- Aim of the exercise:
Read through the lines below for the string "South" and copy each one that has it.

- Exercise input:
^^^^^^^^^^^^^^^^
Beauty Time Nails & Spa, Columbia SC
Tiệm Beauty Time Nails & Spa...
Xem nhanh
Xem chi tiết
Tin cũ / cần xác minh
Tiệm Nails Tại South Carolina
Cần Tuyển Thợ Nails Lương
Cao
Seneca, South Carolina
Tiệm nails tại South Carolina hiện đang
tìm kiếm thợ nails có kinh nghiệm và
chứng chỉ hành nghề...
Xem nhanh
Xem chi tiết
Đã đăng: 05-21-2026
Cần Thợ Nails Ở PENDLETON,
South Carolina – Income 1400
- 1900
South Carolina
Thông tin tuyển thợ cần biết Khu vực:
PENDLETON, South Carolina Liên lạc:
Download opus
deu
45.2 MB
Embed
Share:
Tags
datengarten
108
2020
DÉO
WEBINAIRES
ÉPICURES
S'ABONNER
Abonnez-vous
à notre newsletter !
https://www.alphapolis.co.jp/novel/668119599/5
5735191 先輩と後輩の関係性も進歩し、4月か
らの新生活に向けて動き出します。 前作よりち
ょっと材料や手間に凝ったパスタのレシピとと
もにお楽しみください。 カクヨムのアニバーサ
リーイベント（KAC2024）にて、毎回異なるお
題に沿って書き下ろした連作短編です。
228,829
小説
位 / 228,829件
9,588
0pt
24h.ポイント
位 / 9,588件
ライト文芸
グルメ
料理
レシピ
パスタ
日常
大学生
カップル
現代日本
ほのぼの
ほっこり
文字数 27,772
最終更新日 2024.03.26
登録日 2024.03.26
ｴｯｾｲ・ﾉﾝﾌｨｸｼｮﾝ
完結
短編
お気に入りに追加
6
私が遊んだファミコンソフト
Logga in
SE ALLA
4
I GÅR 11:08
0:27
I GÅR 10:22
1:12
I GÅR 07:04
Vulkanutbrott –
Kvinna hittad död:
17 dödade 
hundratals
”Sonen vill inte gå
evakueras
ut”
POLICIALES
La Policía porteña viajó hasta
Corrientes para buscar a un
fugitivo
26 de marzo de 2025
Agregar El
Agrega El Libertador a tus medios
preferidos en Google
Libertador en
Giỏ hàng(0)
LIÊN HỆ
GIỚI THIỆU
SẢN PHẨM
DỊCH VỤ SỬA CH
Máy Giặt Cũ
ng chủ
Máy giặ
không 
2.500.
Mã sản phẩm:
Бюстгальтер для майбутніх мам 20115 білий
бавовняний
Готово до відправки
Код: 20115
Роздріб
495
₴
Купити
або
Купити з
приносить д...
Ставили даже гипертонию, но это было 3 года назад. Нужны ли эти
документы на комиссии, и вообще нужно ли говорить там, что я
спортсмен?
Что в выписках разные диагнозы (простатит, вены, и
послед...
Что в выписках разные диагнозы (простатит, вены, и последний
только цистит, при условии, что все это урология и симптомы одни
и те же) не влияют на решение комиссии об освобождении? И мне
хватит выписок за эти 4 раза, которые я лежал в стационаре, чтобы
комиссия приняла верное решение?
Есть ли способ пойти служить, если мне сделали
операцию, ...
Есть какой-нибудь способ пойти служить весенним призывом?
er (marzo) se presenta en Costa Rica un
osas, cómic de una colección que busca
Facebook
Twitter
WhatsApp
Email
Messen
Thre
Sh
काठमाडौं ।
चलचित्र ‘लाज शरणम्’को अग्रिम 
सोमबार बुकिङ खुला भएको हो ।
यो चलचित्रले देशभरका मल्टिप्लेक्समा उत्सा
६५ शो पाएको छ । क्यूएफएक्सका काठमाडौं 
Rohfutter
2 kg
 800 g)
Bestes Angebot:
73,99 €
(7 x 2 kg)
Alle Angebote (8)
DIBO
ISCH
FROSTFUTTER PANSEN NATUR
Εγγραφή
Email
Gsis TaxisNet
^^^^^^^^^^^^^^^^
- The answer:
Tiệm Nails Tại South Carolina
Seneca, South Carolina
Tiệm nails tại South Carolina hiện đang
South Carolina – Income 1400
South Carolina
PENDLETON, South Carolina Liên lạc:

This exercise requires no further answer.